簡易爬蟲實現校園網剩餘流量查詢

學校公衆號要用爬蟲查詢校園網流量，記錄一下實現這個簡易爬蟲的過程。

開發工具：

Eclipse，Chrome/Firefox

第三方庫”：

jsoup：用來解析網頁數據，用法傳送門：http://www.open-open.com/jsoup/，HttpClient用來連接web頁面，模擬get和post請求

Step 1：明確目標

簡單的理解爬蟲的過程就是模擬網頁操作的過程，GET網頁數據，POST數據請求的模擬。

So，第一部先明確查詢校園網流量的步驟：

1：確認目標網頁：http://zyzfw.xidian.edu.cn/ 我們查詢校園網流量用戶登錄界面

2：輸入學號，密碼，驗證碼，作爲post的數據，然後點擊登錄

3：登錄後轉向頁面地址：http://zyzfw.xidian.edu.cn/home/base/index 流量信息查詢頁面

4：記錄所查看到的流量信息

Step 2：java編程

java文件列表

HttpClientManager.java： 獲取一個HttpClient的單例，通過這個單例來連接網站

HttpOperate.java： HttpClient相關網絡請求的函數

1，獲取網頁cookies信息與驗證碼的GET方法；

2，賬戶登錄POST請求方法；

3，獲取登錄後網頁中流量信息的get方法。

DocHandle.java ：對通過jsoup庫獲得到的網頁的html源碼的document類進行分析處理獲取網頁內容並保存

1，獲取網頁錯誤信息方法，

2，獲取流量信息方法，

3，獲取令牌token方法，

4，驗證碼獲取分析方法

ImageOP.java 根據url和cookies下載驗證碼圖片

NetConstans.java 網址等常量

PictureOperate.java 對下載來的驗證碼圖片進行操作

1，讀取圖片方法（返回int[][]二維數組）；

2，裁剪圖片方法（使得驗證碼圖片的4個數字變成4張圖片可以單獨處理）；

3，保存圖片方法

4，簡單的識別圖片數字方法

UserInfo.java 用戶信息的保存

1，用戶基本信息

2，cookies信息

3，圖片路徑信息

4，令牌信息

5，流量信息

6，錯誤信息

MainRunning.java 主程序

MainRunning.java

public class MainRunning {

	public static void main(String[] args) {
		// TODO Auto-generated method stub
		HttpClientManager.init();

		UserInfo user = new UserInfo("0000000001","000000001");
		if(user.getUserName().equals(""))
		{
			System.out.println("輸入用戶名");
		}
		//login
		boolean loginOk=false;
		int cc=0;
		do{
			cc++;
			if(cc>5)
			{
				System.out.println("login error!tyr late.");
				break;
			}
			if(HttpOperate.getLoginInfo(user)){
				loginOk=HttpOperate.loginFlowQuery(user);
				if(!loginOk&&!user.codeError.equals("")){
					System.out.println(user.userError);
					break;
				}
			}
			else{
				System.out.println("getLoginInfo error!!");
				break;
			}
			
		}while(!loginOk);
		if(loginOk&&HttpOperate.getFlowInfo(user)){
			user.printFlowInfo();
		}
		else{
			System.out.println("get FlowInfo error!");
		}
	

		
		
	}

}</span>

從Main方法中可以發現，邏輯十分的簡單：

1，初始化：

HttpClientManager.init();

初始化HttpClient實例

UserInfo user = new UserInfo("0000000001","000000001");

初始化用戶的賬號和密碼

2，賬戶登錄：

do{……}while（……）嘗試5次登錄（原諒我的驗證碼識別函數有點low），如果5次都沒有登錄成功，提示用戶稍後再試。

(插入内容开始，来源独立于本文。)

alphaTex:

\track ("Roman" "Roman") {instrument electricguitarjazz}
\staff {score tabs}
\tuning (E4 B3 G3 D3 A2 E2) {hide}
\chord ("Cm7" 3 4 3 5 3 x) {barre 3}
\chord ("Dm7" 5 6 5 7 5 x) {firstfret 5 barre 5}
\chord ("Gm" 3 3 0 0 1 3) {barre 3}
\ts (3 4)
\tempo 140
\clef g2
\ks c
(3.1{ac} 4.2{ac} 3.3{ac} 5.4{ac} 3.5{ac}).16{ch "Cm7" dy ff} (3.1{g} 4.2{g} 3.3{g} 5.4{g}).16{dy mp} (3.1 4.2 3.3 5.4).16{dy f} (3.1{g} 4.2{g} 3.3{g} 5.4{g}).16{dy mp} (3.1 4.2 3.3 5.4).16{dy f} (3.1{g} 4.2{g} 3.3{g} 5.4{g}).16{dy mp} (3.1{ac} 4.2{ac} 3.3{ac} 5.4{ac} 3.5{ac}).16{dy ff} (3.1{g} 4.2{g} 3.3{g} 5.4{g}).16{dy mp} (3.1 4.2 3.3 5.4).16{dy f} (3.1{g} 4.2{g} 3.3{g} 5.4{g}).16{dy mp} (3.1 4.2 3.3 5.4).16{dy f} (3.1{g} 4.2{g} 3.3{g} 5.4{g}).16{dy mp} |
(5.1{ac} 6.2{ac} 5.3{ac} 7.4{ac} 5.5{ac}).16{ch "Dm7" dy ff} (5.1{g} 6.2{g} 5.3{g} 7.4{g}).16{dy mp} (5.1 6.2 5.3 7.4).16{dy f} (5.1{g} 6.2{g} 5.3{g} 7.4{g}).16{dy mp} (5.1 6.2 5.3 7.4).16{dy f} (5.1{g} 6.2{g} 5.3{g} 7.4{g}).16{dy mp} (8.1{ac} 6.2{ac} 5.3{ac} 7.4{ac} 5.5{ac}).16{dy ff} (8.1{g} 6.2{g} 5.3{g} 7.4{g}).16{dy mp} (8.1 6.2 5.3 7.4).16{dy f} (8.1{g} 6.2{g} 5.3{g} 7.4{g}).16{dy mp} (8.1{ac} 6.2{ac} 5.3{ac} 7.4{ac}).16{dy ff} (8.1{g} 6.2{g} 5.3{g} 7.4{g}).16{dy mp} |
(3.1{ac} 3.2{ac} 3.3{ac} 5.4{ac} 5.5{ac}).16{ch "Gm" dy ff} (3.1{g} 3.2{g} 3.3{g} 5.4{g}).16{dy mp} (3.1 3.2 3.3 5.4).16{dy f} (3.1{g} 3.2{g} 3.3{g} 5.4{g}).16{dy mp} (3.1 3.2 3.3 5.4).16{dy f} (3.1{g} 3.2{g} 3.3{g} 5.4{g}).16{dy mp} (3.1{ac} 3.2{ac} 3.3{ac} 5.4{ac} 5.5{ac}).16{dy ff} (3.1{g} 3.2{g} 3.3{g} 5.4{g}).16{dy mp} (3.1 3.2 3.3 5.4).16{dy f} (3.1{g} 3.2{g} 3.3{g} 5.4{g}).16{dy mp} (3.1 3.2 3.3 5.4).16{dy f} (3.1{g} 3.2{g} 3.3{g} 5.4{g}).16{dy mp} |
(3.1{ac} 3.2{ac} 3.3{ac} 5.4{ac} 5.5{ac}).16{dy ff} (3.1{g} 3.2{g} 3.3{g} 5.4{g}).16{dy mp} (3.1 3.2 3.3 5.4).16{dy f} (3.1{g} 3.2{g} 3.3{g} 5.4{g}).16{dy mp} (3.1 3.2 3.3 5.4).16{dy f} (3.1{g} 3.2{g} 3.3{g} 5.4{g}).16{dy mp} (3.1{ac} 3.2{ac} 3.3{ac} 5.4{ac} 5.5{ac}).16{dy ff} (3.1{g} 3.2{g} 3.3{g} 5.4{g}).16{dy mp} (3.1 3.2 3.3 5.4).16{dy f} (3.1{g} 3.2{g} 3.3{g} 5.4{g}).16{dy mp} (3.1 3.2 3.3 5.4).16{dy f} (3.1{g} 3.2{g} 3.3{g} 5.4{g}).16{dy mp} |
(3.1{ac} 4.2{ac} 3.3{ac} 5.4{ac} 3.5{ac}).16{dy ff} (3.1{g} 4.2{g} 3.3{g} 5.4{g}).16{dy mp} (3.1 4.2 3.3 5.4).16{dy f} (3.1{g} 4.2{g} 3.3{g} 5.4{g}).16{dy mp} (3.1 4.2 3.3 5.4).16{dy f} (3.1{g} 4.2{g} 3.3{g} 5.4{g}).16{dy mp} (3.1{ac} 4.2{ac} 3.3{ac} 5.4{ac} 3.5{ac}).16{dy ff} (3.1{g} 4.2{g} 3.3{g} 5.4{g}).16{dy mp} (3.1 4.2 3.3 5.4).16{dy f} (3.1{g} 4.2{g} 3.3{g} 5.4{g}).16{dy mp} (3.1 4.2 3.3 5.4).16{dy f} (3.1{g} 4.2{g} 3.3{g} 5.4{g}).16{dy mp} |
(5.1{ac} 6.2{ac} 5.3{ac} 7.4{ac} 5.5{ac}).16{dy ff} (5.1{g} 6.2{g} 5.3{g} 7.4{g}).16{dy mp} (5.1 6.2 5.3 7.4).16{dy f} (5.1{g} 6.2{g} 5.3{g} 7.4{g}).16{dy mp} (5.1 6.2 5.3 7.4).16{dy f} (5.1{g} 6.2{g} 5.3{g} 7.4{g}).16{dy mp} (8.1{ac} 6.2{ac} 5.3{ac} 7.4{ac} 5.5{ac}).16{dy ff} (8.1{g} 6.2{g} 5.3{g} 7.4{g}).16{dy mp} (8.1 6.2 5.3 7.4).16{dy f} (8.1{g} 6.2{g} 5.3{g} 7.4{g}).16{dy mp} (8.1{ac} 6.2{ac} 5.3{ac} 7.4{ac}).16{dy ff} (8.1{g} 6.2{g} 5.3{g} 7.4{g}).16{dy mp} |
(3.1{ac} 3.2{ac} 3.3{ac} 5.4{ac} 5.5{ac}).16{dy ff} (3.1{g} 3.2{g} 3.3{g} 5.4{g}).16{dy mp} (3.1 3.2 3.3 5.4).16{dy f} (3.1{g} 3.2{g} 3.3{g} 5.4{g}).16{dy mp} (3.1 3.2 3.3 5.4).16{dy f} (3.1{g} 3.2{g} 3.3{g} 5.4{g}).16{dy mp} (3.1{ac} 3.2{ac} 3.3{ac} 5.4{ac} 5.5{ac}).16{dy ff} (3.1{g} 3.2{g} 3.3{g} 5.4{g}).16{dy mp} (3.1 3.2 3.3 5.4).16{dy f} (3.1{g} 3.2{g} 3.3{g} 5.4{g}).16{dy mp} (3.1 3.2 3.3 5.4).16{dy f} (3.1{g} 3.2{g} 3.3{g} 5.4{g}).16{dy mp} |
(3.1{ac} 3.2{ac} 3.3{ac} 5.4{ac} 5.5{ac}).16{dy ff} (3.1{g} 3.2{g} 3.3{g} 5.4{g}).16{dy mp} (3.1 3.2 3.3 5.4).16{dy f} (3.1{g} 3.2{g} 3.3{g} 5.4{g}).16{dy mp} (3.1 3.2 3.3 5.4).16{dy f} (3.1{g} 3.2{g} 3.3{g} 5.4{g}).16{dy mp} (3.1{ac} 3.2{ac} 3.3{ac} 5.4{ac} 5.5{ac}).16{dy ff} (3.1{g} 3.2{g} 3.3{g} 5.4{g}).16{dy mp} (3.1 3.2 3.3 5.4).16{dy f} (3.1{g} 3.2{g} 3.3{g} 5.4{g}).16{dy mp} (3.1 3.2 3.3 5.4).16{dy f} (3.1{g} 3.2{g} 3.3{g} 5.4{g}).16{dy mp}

HttpOperate.getLoginInfo(user)

獲取網頁cookies信息與驗證碼，模擬用戶在地址欄輸入了目標網頁：http://zyzfw.xidian.edu.cn/ 的GET請求，然後獲取目標網站的內容，主要是要獲取cookies，token令牌（稍後說明），驗證碼圖片

loginOk=HttpOperate.loginFlowQuery(user);

根據用戶名，密碼，驗證碼，token令牌進行登錄，即模擬一次post請求

3，登錄成功，查詢登錄界面的流量信息

HttpOperate.getFlowInfo(user)

模擬對登錄後轉向頁面地址：http://zyzfw.xidian.edu.cn/home/base/index 的一個GET請求

三個步驟的詳細說明：

1，初始化

HttpClientManager.java的代碼

public class HttpClientManager {

    private static HttpClient httpClient = null;

    private HttpClientManager(){

    }

    public static void init(){
        httpClient = null;
        if(httpClient == null){
            synchronized (HttpClientManager.class){
                if (httpClient == null){
                    httpClient = HttpClients.createDefault();
                }
            }
        }
    }

    public static HttpClient getInstance(){

        return httpClient;
    }

}

簡單的一個單例模式，把構造方法變成私有，僅在靜態方法init中創建唯一實例，僅通過靜態方法getInstance獲取這個實例，通過這個HttpClinet可以進行網站的GET和POST請求，如果要超時等待等設置也是在這邊設置。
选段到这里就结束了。